PROBLEM TO WORK ON
In the records below, copy the lines from the one containing "pose: elev=141.0 azim=67.5" through the one containing "Dot at: (200, 374)", both included, keeping every character unchanged.

Dataset records
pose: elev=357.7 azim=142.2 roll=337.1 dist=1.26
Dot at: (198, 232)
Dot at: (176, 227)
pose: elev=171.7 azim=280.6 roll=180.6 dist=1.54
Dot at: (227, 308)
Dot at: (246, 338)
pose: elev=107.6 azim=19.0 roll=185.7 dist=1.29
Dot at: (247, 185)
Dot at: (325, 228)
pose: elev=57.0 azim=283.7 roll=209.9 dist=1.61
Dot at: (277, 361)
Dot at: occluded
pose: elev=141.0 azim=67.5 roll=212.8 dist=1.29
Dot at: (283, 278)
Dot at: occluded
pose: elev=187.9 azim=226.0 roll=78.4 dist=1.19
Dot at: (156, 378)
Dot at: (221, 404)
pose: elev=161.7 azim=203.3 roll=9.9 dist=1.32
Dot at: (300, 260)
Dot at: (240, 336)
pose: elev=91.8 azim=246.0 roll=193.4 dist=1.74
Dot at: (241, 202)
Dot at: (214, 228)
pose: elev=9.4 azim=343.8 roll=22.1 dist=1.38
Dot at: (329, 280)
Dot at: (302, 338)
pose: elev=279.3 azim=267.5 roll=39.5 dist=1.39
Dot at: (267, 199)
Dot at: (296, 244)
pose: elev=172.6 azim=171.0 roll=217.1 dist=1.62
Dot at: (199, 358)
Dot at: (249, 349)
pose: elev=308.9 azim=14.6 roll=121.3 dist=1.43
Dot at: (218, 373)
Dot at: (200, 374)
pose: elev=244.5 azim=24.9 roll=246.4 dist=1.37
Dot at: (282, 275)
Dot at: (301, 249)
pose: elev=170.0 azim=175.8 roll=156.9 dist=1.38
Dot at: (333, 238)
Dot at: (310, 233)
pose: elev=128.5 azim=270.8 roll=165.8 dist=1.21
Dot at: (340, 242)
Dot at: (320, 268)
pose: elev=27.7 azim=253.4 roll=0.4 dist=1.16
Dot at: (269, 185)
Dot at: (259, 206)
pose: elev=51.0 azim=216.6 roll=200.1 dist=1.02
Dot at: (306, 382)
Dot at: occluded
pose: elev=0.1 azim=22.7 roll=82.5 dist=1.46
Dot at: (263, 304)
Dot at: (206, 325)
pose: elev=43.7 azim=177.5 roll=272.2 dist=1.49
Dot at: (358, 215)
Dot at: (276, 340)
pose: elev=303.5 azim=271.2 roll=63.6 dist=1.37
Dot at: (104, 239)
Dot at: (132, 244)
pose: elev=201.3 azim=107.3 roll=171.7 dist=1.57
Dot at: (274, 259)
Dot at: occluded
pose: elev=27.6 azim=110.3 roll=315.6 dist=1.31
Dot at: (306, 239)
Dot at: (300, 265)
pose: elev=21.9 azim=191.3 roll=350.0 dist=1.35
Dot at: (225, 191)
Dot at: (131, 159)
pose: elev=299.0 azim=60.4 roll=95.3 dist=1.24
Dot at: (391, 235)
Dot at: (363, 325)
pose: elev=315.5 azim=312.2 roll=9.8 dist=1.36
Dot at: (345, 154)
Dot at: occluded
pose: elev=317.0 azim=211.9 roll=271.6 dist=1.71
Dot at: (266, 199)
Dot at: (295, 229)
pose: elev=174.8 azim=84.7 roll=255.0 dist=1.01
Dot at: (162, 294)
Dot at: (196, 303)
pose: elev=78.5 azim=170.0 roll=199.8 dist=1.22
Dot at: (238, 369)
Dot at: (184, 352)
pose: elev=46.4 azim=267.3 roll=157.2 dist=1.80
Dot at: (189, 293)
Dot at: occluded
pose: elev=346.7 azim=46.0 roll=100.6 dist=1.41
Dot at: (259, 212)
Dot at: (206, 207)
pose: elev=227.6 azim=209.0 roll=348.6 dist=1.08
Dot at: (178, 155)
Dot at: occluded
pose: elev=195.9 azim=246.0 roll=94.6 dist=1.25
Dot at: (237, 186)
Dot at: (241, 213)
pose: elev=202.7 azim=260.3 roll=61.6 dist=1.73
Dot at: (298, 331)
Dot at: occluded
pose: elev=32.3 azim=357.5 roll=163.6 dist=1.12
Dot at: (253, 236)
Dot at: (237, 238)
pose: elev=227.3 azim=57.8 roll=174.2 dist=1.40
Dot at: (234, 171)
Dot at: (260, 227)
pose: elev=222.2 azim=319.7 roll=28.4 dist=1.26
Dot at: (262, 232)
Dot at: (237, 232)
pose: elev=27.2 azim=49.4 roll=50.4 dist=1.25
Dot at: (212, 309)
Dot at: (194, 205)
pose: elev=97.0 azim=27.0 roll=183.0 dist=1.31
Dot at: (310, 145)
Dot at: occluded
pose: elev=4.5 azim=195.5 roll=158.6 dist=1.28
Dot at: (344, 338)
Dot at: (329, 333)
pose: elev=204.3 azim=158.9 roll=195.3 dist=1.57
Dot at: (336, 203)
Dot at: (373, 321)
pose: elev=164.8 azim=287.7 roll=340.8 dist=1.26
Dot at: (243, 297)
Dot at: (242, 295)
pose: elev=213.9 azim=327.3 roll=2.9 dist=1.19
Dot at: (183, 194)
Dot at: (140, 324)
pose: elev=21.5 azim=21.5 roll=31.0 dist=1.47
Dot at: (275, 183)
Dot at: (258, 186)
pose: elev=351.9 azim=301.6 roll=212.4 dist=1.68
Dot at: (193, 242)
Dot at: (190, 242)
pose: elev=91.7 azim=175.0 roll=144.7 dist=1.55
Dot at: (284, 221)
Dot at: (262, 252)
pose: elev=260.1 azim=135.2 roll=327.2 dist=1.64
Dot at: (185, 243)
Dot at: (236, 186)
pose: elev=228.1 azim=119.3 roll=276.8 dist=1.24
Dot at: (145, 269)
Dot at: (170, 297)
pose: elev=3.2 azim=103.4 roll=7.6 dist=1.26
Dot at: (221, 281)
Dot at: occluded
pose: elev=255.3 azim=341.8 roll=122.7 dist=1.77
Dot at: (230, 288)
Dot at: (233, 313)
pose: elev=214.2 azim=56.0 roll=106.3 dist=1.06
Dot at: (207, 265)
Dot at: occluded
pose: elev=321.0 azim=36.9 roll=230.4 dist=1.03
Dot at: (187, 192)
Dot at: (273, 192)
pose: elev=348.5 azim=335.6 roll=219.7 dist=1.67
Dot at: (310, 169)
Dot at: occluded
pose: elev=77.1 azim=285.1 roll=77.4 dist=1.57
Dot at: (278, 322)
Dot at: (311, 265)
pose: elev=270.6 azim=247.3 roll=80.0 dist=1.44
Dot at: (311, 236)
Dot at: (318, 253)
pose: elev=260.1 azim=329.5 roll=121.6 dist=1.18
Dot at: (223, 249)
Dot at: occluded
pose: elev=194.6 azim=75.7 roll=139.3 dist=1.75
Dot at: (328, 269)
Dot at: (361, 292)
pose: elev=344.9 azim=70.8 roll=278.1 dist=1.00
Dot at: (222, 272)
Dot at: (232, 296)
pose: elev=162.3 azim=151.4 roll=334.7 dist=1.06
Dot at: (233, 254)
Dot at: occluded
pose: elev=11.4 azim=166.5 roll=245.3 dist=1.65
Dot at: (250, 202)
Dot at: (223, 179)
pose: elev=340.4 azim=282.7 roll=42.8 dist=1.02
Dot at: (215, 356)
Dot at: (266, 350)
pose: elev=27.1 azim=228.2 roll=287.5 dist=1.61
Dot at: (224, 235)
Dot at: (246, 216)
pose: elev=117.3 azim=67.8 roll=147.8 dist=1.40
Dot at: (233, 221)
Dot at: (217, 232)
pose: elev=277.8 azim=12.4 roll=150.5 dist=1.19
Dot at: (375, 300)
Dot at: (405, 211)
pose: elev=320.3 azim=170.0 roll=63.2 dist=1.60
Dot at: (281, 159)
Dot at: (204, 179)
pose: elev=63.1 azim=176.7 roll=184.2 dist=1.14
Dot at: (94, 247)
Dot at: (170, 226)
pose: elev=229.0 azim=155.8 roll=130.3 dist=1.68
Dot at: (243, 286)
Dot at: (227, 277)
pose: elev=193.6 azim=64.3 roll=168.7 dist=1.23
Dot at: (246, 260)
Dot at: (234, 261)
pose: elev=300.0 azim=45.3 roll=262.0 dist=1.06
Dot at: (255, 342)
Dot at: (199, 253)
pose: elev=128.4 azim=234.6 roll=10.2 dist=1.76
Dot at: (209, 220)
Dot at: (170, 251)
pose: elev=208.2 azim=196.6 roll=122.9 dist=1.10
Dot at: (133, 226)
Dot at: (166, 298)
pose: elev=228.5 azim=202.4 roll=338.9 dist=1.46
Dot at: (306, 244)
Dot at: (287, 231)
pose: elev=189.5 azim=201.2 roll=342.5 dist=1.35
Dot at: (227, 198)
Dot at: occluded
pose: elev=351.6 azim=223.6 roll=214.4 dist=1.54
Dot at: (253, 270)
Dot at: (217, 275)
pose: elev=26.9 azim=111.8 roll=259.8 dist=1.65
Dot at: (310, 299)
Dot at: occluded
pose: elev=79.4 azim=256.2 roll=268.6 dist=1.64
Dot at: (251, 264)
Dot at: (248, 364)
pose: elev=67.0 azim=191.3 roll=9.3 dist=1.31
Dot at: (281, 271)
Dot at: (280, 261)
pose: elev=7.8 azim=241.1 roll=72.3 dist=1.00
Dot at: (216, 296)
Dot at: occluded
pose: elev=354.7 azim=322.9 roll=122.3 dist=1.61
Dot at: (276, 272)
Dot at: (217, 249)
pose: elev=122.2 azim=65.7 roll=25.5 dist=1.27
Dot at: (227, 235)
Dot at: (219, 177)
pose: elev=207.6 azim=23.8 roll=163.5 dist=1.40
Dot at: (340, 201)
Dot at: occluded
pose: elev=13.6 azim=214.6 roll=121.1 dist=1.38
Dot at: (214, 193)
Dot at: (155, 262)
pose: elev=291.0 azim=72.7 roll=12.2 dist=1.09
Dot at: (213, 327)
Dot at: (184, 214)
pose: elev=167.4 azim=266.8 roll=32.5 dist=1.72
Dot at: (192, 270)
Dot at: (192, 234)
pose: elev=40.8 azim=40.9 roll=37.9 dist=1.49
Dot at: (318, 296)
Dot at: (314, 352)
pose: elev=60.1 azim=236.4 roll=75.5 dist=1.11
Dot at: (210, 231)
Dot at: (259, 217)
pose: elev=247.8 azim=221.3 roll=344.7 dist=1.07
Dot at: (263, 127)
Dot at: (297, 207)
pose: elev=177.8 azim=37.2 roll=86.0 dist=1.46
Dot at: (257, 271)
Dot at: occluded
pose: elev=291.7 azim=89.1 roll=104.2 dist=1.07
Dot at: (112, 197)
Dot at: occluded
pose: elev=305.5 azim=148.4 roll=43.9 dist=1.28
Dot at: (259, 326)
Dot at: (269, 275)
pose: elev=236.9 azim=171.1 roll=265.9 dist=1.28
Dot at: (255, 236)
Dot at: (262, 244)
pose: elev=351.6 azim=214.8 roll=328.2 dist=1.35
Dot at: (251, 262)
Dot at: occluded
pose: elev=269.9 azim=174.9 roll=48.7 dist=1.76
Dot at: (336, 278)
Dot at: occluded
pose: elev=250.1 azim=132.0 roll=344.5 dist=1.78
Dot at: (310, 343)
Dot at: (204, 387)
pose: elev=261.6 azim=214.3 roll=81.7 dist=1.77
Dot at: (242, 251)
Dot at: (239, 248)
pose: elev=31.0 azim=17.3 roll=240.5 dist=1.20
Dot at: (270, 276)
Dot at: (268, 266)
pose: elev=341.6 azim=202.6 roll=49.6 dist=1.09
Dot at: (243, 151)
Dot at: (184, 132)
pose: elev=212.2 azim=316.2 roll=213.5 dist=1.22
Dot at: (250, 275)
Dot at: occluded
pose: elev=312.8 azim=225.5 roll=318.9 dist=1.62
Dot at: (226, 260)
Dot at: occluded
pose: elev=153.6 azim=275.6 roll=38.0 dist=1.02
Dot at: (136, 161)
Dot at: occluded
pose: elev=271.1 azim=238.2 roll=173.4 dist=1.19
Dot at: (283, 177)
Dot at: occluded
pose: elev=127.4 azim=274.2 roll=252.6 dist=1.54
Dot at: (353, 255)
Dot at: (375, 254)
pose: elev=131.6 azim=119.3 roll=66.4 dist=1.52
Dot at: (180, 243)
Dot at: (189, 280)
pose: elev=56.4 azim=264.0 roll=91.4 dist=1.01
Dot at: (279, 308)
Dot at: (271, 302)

RESULT OF THIS EXERCISE
pose: elev=141.0 azim=67.5 roll=212.8 dist=1.29
Dot at: (283, 278)
Dot at: occluded
pose: elev=187.9 azim=226.0 roll=78.4 dist=1.19
Dot at: (156, 378)
Dot at: (221, 404)
pose: elev=161.7 azim=203.3 roll=9.9 dist=1.32
Dot at: (300, 260)
Dot at: (240, 336)
pose: elev=91.8 azim=246.0 roll=193.4 dist=1.74
Dot at: (241, 202)
Dot at: (214, 228)
pose: elev=9.4 azim=343.8 roll=22.1 dist=1.38
Dot at: (329, 280)
Dot at: (302, 338)
pose: elev=279.3 azim=267.5 roll=39.5 dist=1.39
Dot at: (267, 199)
Dot at: (296, 244)
pose: elev=172.6 azim=171.0 roll=217.1 dist=1.62
Dot at: (199, 358)
Dot at: (249, 349)
pose: elev=308.9 azim=14.6 roll=121.3 dist=1.43
Dot at: (218, 373)
Dot at: (200, 374)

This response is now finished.